Task brief:
Reproduce the text read from the pages between the lines holding "Ягод произведено во" and "смородина и прочие ягоды.", inclusive, and nothing else.

___

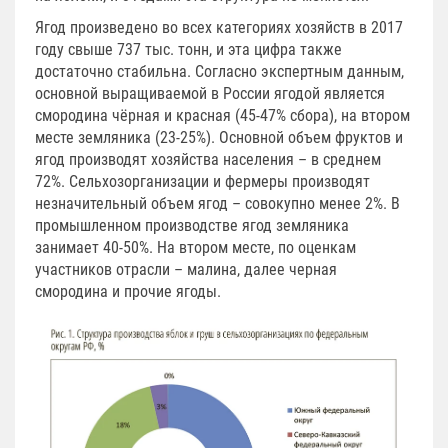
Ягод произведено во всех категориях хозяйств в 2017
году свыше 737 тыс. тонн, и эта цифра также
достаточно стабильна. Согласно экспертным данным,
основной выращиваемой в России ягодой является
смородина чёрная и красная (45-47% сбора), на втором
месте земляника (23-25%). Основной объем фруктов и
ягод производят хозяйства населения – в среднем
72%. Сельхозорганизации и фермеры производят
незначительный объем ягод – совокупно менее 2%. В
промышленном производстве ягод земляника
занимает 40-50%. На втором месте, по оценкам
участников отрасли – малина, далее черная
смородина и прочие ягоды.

___

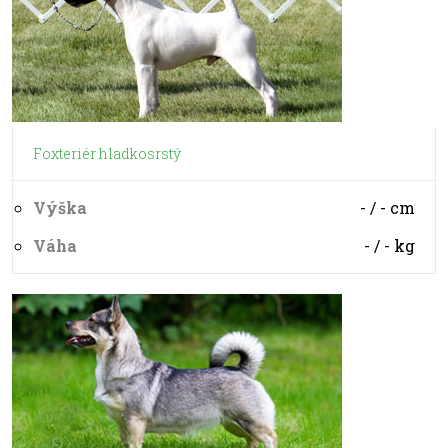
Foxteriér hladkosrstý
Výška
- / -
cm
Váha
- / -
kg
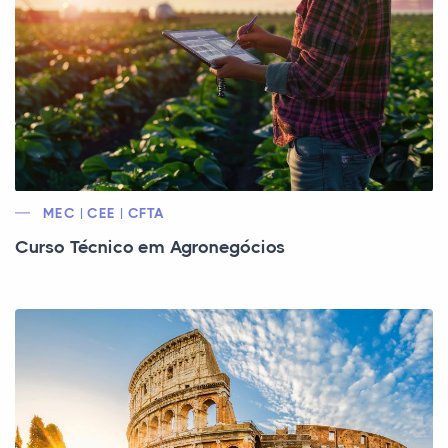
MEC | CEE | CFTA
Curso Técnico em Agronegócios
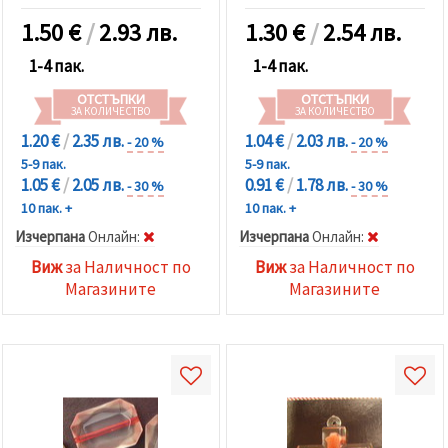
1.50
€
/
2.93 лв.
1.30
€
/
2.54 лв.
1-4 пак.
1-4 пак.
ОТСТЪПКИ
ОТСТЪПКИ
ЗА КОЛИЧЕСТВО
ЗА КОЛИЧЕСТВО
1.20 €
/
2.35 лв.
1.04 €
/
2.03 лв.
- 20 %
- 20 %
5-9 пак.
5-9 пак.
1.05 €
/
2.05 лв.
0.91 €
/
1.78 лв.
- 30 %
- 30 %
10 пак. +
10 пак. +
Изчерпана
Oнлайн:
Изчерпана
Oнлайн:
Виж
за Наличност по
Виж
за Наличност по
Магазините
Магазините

___

Solution for this problem:
Ягод произведено во всех категориях хозяйств в 2017
году свыше 737 тыс. тонн, и эта цифра также
достаточно стабильна. Согласно экспертным данным,
основной выращиваемой в России ягодой является
смородина чёрная и красная (45-47% сбора), на втором
месте земляника (23-25%). Основной объем фруктов и
ягод производят хозяйства населения – в среднем
72%. Сельхозорганизации и фермеры производят
незначительный объем ягод – совокупно менее 2%. В
промышленном производстве ягод земляника
занимает 40-50%. На втором месте, по оценкам
участников отрасли – малина, далее черная
смородина и прочие ягоды.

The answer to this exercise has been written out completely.